Im jüdischen Viertel bin ich sehr gerne am Platz vor der Hurva-Synagoge. Hier hat man etwas Ruhe vom Altstadtgetümmel, da es endlich mal etwas Platz gibt. Es laufen viele orthodoxe, säkulare oder reformierte Juden und Jüdinnen umher, die man an unterschiedlicher Kleidung, Frisur oder Kopfbedeckung erkennt. Viele gehen in die Synagoge, in der aktiv die Tora studiert und diskutiert wird.

Das christliche Viertel liegt im Nordwesten. Die Hauptattraktion ist eindeutig die Grabeskirche. Diese Kirche ist wirklich immer voll von Touristen, sodass ich sie mir im Winter mal genau anschauen werde, wenn weniger Touristen hier sind.

Im Süden der Altstadt liegt das Armenische Viertel. Von dort geht es durch das Zions Tor zum Zions Berg, auf dem auch die Dormitio Abtei liegt. Läuft man diesen Berg hinuter gelangt man in die Weststadt Jerusalems.

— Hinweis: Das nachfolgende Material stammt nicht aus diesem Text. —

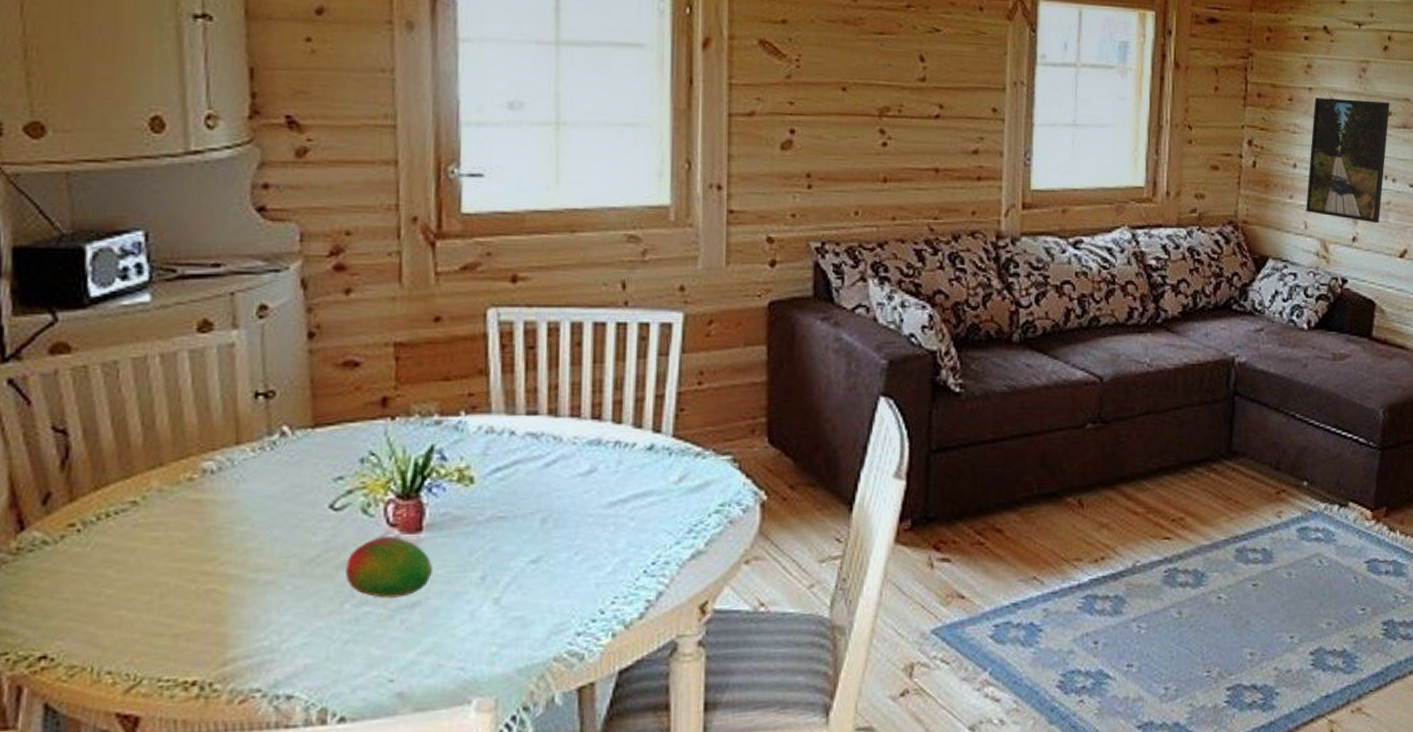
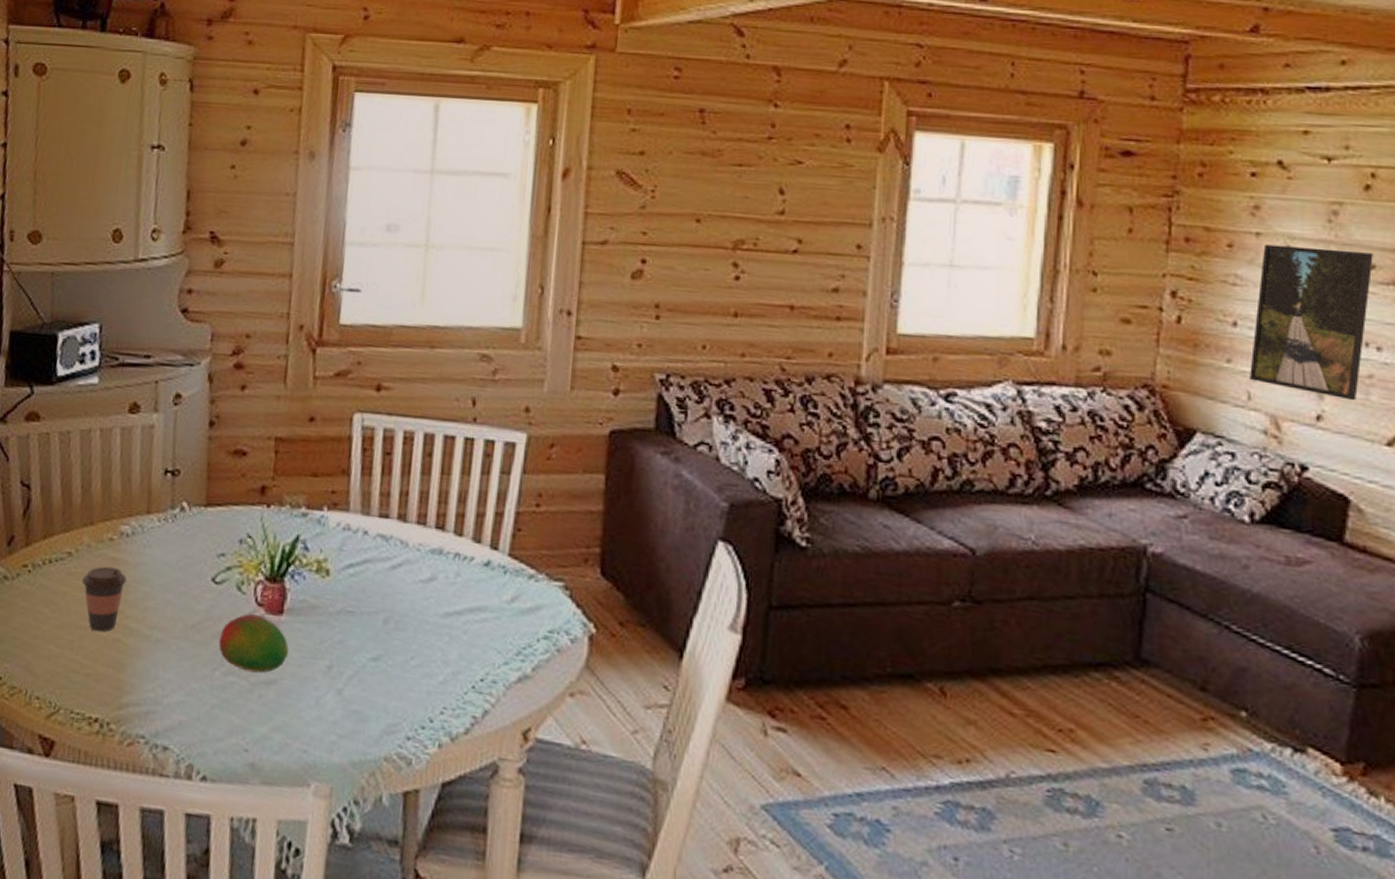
coffee cup: none [156,510,218,586] -> present [82,566,128,632]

In diesem Teil der Stadt befinden sich mehrere große Parks, Grünanlagen und Wohnhäuser.

Südwestlich der Altstadt liegt die First Station. Das ist ein alter Bahnhof, der nun als Kultur- und Freizeitort dient. Cafes und Bars umschließen das alte Gleisbett, das durch Holzbretter angedeutet wird. Hinter der First Station liegt die German Colony. Dort haben sich im 19. Jahrhundert deutsche Auswanderer niedergelassen. So kommt es, dass man heute noch an einigen Häusern deutsche Bibelverse über den Haustüren sieht.

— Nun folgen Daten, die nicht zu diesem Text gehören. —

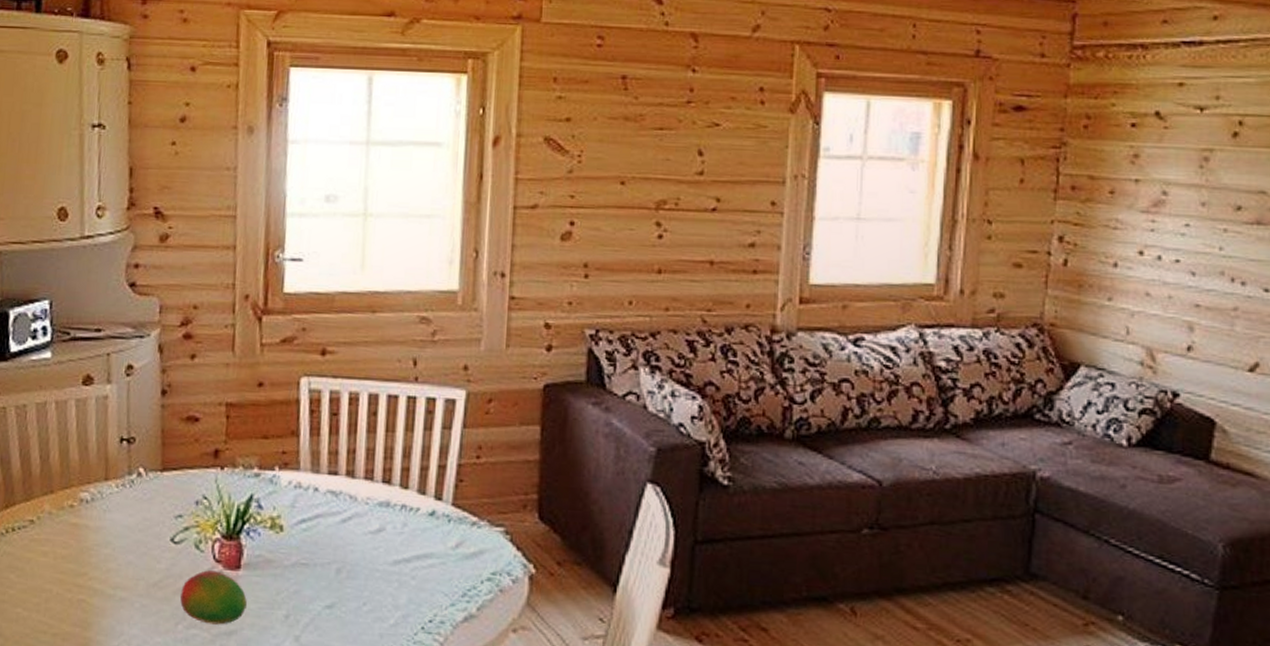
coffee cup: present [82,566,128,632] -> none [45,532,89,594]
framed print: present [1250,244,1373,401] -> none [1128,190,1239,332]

Von der Weststadt geht es dann wieder in die Altstadt. Dieses mal durch das Yaffa Tor. Nach ein paar Metern ist man so aus der weiten westlichen Welt wieder im Altstadtgetümmel.

Entlang der Christian Quarter Road gelangt man zum New Gate und wieder aus der Altstadt hinaus. Von dort geht es zur Yaffa Streat, der Straße an der man uns meist am Wochenende trifft. Hier sind auch viele Cafes, Restaurants, Bars und Clubs.

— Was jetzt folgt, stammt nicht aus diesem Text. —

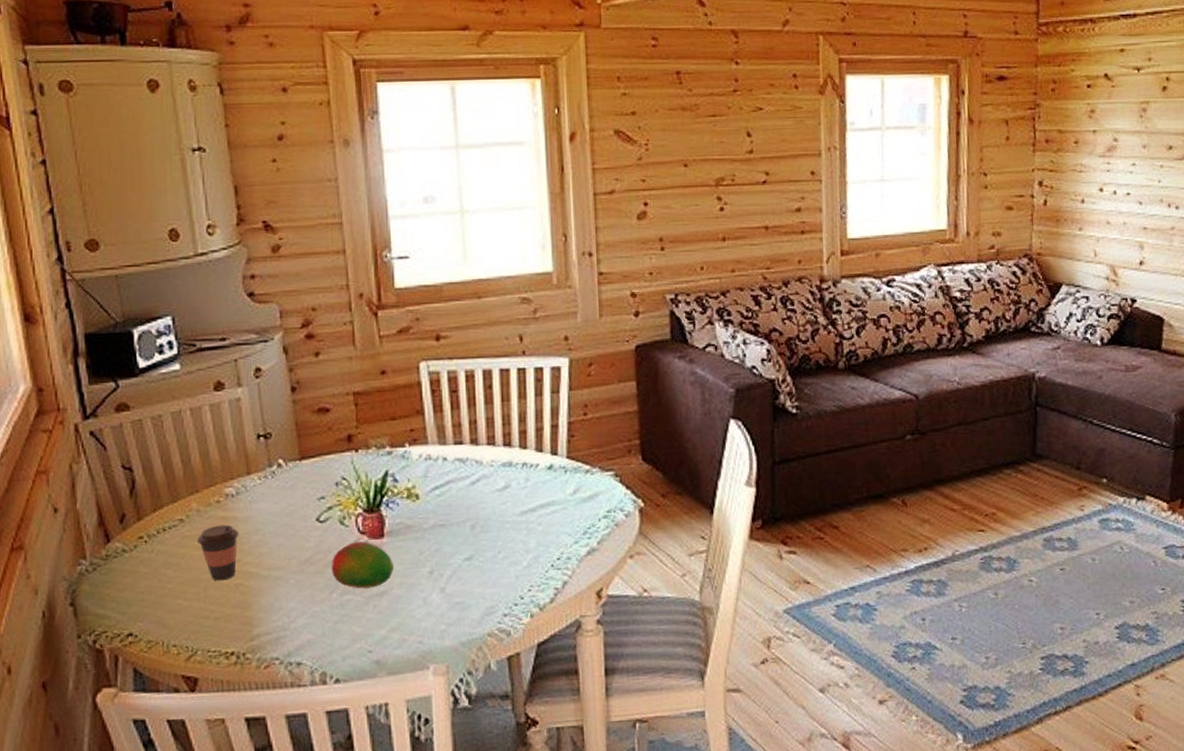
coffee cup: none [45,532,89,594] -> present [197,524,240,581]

Da vom Freitagabend bis zum Samstagabend Shabbat ist, ist am Donnerstagbend, bevor er anfängt, oder am späten Samstagabend nach Shabbat am meisten los in der Stadt. Besonders am Samstagabend ist es spannend zu beobachten, wie sich langsam die Straßen immer mehr füllen, die Geschäfte langsam wieder öffnen und irgendwann auch die Straßenbahn wieder fährt.

Entlang der Schienen der Straßenbahn laufe ich dann wieder in Richtung Damskustor. Die Straßenbahn Jerusalems umfasst zwar nur eine Linie, kennzeichnet aber selbstbewusst alle Bahnen mit der L1.

Nach knapp 5 Stunden geht es nun wieder hoch auf dem Ölberg zur Auguste, unser Cafe. Hier von der Bushaltestelle am Damaskus Tor sieht man wieder unseren Kirchturm.

Jerusalem ist einfach eine so vielseitige Stadt, die ich versuche in den nächsten 10,5 Monaten noch so viel näher kennenzulernen. Der ständige Wechsel zwischem der jüdisch-israelischen und der arabischen Kultur und den vielen anderen weltweiten Einflüssen machen Jerusalem zu einer so besonderen Stadt.